Saturday, December 23, 2017

JEST 'FOR CHRISTMAS


Not to reveal too much about my age, but many years back, when I was in 3rd or 4th grde, I attended a one-room school (actually, I went to two different ones in the course of the many schools I attended growing up – thanks to my dad's wanderlust and his constant search for a better job). The teacher at this particular school—I think her name might have been Mrs. Kildow but I can't remember for certain—used to read to us frequently. One of her favorites was the following Christmas poem. It was one of my favorites, too, and has stuck with me all these years. It came to mind the other day (as stray thoughts often do to old codgers) so I thought I'd see if I could find the exact wording on the Internet ... and by golly there it was.
After all these years I still had myself a chuckle or two reading through it again. It speaks of a simpler, sweeter time and of values (even naughty ones) I think everybody could use a dose of in this day and age.
Thinking ya'll might get a kick out of it, too, here—from the late 1800s, as written by Eugene Filed—is:

JEST 'FORE CHRISTMAS

Father calls me William, sister calls me Will,
Mother calls me Willie but the fellers call me Bill!
Mighty glad I ain't a girl---ruther be a boy,
Without them sashes curls an' things that's worn by Fauntleroy!
Love to chawnk green apples an' go swimmin' in the lake--
Hate to take the castor-ile they give for belly-ache!
'Most all the time, the whole year round, there ain't no flies on me,
But jest 'fore Christmas I'm as good as I kin be!

Got a yeller dog named Sport, sic him on the cat.
First thing she knows she doesn't know where she is at!
Got a clipper sled, an' when us kids goes out to slide,
'Long comes the grocery cart, an' we all hook a ride!
But sometimes when the grocery man is worrited an' cross,
He reaches at us with his whip, an' larrups up his hoss,
An' then I laff an' holler, "Oh, ye never teched me!"
But jest 'fore Christmas I'm as good as I kin be!

Gran'ma says she hopes that when I git to be a man,
I'll be a missionarer like her oldest brother, Dan,
As was et up by the cannibals that live in Ceylon's Isle,
Where every prospeck pleases, an' only man is vile!
But gran'ma she has never been to see a Wild West show,
Nor read the life of Daniel Boone, or else I guess she'd know
That Buff'lo Bill an' cowboys is good enough for me!Excep' jest 'fore Christmas, when I'm as good as I kin be!

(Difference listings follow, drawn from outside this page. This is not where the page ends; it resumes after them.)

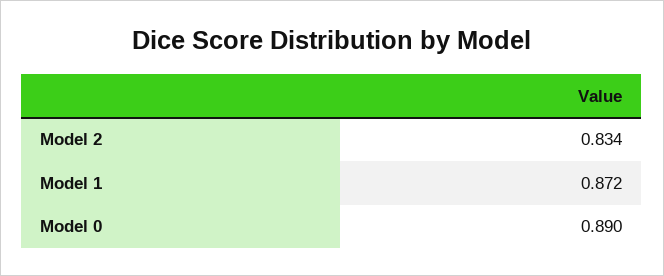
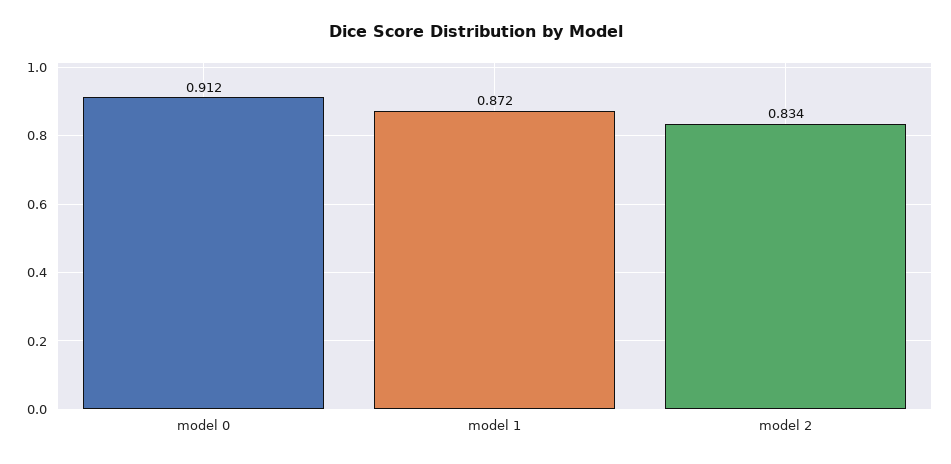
  {
    "Model 2": 0.834,
    "Model 1": 0.872,
-   "Model 0": 0.89
+   "Model 0": 0.912
  }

And then old Sport he hangs around, so solemn-like an' still,
His eyes they seem a-sayin': "What's the matter, little Bill?"
The old cat sneaks down off her perch an' wonders what's become
Of them two enemies of hern that used to make things hum!
But I am so perlite an' tend so earnestly to biz,
That mother says to father: "How improved our Willie is!"
But father, havin' been a boy hisself, suspicions me
When, jest 'fore Christmas, I'm as good as I kin be!

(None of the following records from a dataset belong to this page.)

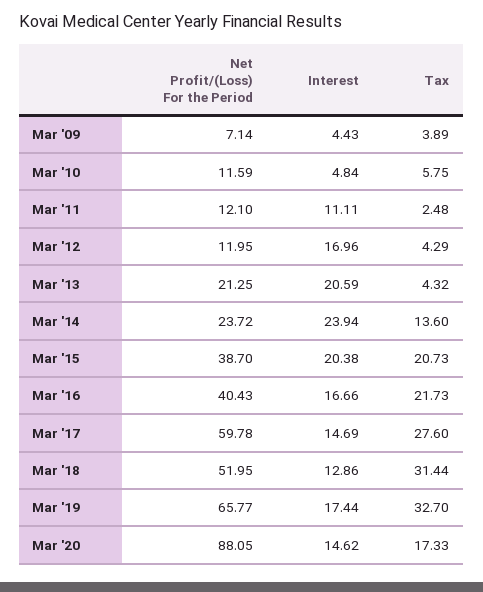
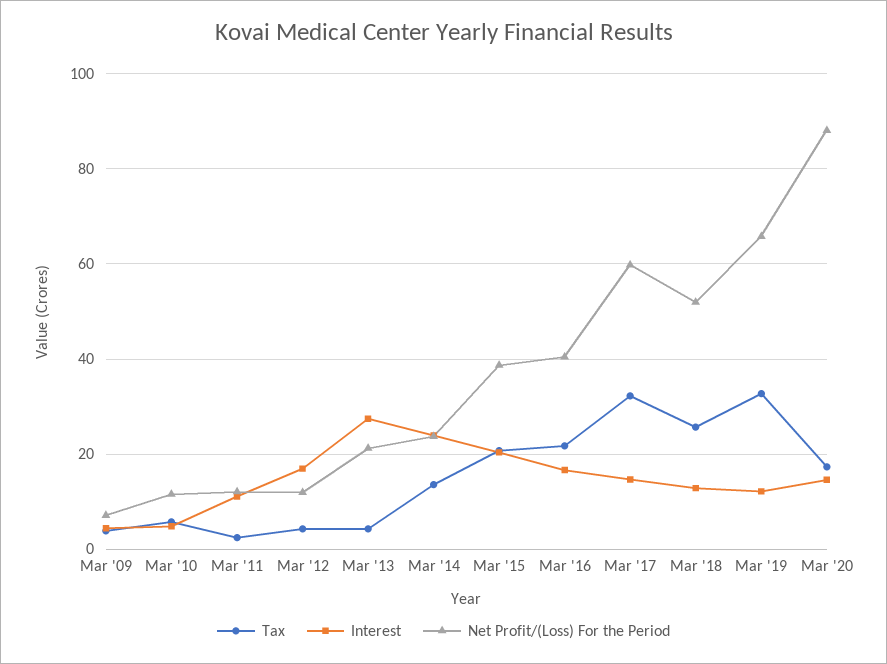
  {
    "Net Profit/(Loss) For the Period": {
      "Mar '09": 7.14,
      "Mar '10": 11.59,
      "Mar '11": 12.1,
      "Mar '12": 11.95,
      "Mar '13": 21.25,
      "Mar '14": 23.72,
      "Mar '15": 38.7,
      "Mar '16": 40.43,
      "Mar '17": 59.78,
      "Mar '18": 51.95,
      "Mar '19": 65.77,
      "Mar '20": 88.05
    },
    "Interest": {
      "Mar '09": 4.43,
      "Mar '10": 4.84,
      "Mar '11": 11.11,
      "Mar '12": 16.96,
-     "Mar '13": 20.59,
+     "Mar '13": 28,
      "Mar '14": 23.94,
      "Mar '15": 20.38,
      "Mar '16": 16.66,
      "Mar '17": 14.69,
      "Mar '18": 12.86,
-     "Mar '19": 17.44,
+     "Mar '19": 12,
      "Mar '20": 14.62
    },
    "Tax": {
      "Mar '09": 3.89,
      "Mar '10": 5.75,
      "Mar '11": 2.48,
      "Mar '12": 4.29,
      "Mar '13": 4.32,
      "Mar '14": 13.6,
      "Mar '15": 20.73,
      "Mar '16": 21.73,
-     "Mar '17": 27.6,
+     "Mar '17": 32,
-     "Mar '18": 31.44,
+     "Mar '18": 26,
      "Mar '19": 32.7,
      "Mar '20": 17.33
    }
  }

For Christmas, with its lots an' lots of candies, cakes an' toys,
Was made, they say, for proper kids an' not for naughty boys;
So wash yer face an' bresh yer hair, an' mind yer p's and q's,
And don't bust out yer pantaloons, and don't wear out yer shoes;
Say "Yessum" to the ladies, and "Yessur" to the men,
An' when they's company, don'a pass yer plate for pie again;
But, thinkin' of the things yer'd like to see upon that tree,
Jest 'fore Christmas be as good as yer kin be!